Dini Konular

İslam Dininin Dört Kaynağı Nedir?

İslam Dininin Dört Kaynağı Nedir?
Written by admin

İslam Dininin Dört Kaynağı Nedir?
İslâm’da dinî hükümlerin iki kaynağı vardır. Bunlardan birisi kitap, di­ğeri de sünnettir. Bu ikisinden sonra müracaat edilecek kıyas ve icma da esas itibariyle yine bu iki kaynağa bağlıdır. Bunlarm dördüne birden “dört usul, dört şer’î delil” adı verilir. Bütün dinî hükümler bu dört delilden çıka­rıldığı için bu dört delile dayanır. Bu deliller sırasıyla şöyledir:

  1. Kitap

Kitaptan maksat Kur’an-ı Kerim’dir. İslâm dininin en esaslı kaynağı olan yüce kitabımız Allah tarafmdan nasıl indirilmişse, öylece korunmuş, bir harfi dahi değişmemiştir. Çünkü onun muhafazasını yüce kelâmın sahibi Cenab-ı Hak üzerine almış ve korumuştur. İşte dinî bir meselede ilk müra­caat edilecek kaynak Kur’an-ı Kerim’dir.

  1. Sünnet

Sünnetten maksat Resul-i Ekrem Efendimiz’in (a.s.m.) mübarek sözleri, işleri ve görüp de engellemeyerek sessiz kaldıkları halleridir.
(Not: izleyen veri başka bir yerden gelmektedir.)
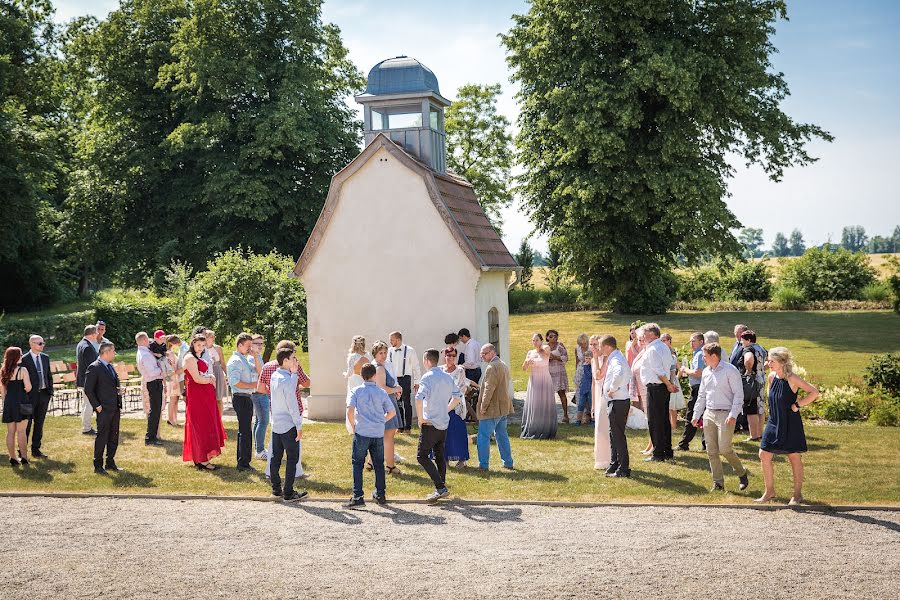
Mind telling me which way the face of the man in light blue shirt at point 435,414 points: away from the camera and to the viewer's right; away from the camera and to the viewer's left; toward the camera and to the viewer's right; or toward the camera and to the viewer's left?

Sünnet olarak tarif edilen Peygamberimizin bu hallerine aynı zamanda hadis denir.

Sahabiler, Kur’an’da yer alan dinî hükümlerin ayrıntılarıyla ilgili binler­ce hadisi ezberleyip muhafaza ederek kendilerinden sonra gelen ve Tabiin olarak bilinen ikinci nesle aktarmışlardır. İlk olarak Hicrî 101 tarihinde Ömer bin Abdülaziz’in gayretiyle dinî hükümlerin ayrıntıları ile ilgili dört bin kadar hadis-i şerif toplanmıştır.

Kur’an-ı Kerim’den sonra sünnet, dinî hükümlerin tespitinde çok esaslı bir yer tutmaktadır.

  1. Kıyas

Bir meselede sabit olan bir hükmün benzerini diğer bir meselede içtihat sonunda açığa çıkarmaktır. Diğer bir ifade ile kitap, sünnet veya icma ile sabit bir meseledeki hükmü, aynı sebep, aynı hikmete dayanan başka benzer bir meselede uygulamaktır. Kıyası ancak müçtehit derecesindeki bir âlim yapabilir.

4.İcma

Bir asırda yaşayan İslâm müçtehitlerinin bir meseledeki dinî hüküm hakkında anlaşmalarıdır. Buna göre kitap ve sünnette hakkında kesin hü­küm bulunmayan bir meselede müçtehitlerin içtihat ederek verdikleri hü­kümlerde anlaşma meydana gelirse bu hüküm “icma-i ümmet”le sabit ol­muş demektir. Hakkında icma olan bir mesele artık kuvvetli bir mesele ha­line gelmiş olur. Şu hadisler icma-i ümmet meselesine işaret etmektedir:

“Ümmetim dalalet üzerinde ittifak etmez.”

“Müslümanların güzel gördüğü bir şey Allah katında da güzeldir.”